C#

C# (pronounced “C sharp”) is a general-purpose, object-oriented programming language created by Microsoft and designed primarily by Anders Hejlsberg, the same engineer who had earlier built Turbo Pascal and Delphi. It first reached developers with the launch of the .NET platform in early 2002. Microsoft’s own history of the language records that “C# version 1.0” was “released with Visual Studio .NET 2002,” and that, when you look back at it, “looked a lot like Java.”

That resemblance was deliberate. C# was Microsoft’s answer to Java: a curly-brace language with a single class hierarchy, automatic memory management through garbage collection, and a strong static type system, but tuned for the Windows and .NET world rather than the Java Virtual Machine. Microsoft states that the language’s stated design goal was to be a “simple, modern, general-purpose object-oriented language.” The first version included classes, structs, interfaces, events, properties, delegates, and attributes, but lacked generics and LINQ, which arrived in later releases.

C# does not compile directly to machine code.
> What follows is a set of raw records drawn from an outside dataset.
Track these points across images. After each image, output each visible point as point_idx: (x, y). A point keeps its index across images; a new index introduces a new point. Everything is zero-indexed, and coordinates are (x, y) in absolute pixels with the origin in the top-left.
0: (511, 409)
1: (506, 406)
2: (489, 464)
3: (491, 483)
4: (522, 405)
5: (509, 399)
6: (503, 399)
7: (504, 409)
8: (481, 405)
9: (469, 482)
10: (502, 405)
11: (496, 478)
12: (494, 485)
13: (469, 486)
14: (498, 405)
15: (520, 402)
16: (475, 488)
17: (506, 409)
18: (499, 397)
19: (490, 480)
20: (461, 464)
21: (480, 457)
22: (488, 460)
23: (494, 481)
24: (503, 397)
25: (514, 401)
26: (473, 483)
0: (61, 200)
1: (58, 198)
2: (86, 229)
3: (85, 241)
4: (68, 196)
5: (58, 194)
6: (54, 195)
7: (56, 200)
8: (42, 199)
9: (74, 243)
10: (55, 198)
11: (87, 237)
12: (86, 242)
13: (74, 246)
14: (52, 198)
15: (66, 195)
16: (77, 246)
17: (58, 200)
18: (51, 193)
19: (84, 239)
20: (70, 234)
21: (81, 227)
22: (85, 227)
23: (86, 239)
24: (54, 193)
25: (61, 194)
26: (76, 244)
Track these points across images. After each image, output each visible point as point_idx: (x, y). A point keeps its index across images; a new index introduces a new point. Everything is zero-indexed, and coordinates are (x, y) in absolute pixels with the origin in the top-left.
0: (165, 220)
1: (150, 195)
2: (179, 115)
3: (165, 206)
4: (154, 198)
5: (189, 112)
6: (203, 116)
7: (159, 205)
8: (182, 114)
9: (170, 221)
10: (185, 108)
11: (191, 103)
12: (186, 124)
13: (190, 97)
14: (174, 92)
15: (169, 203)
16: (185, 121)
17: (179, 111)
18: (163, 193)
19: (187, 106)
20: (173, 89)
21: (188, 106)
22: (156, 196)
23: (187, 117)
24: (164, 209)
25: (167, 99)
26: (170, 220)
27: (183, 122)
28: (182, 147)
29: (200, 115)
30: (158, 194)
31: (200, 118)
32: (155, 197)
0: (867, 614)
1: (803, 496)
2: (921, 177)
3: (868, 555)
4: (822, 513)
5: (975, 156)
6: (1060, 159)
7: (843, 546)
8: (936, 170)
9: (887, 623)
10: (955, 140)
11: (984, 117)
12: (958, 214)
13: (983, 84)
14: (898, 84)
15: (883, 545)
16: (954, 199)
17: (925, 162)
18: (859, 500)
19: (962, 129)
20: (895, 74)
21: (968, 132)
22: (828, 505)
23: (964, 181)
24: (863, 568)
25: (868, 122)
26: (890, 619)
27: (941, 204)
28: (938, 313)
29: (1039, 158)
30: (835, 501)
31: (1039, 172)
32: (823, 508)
Instead, the C# compiler emits Intermediate Language (IL), which the Common Language Runtime then just-in-time compiles and executes as managed code. This is what lets C#, Visual Basic, F#, and other languages share the same runtime, libraries, and type system on .NET.

The language is governed by a public standard. Ecma International publishes it as ECMA-334, which “describes the form and establishes the interpretation of programs written in the C# programming language,” and a corresponding ISO/IEC standard exists as well. Over more than two decades, C# has grown from that Java-like 1.0 into a language with generics, LINQ, async/await, records, and pattern matching, while remaining one of the principal languages for building software on the .NET platform.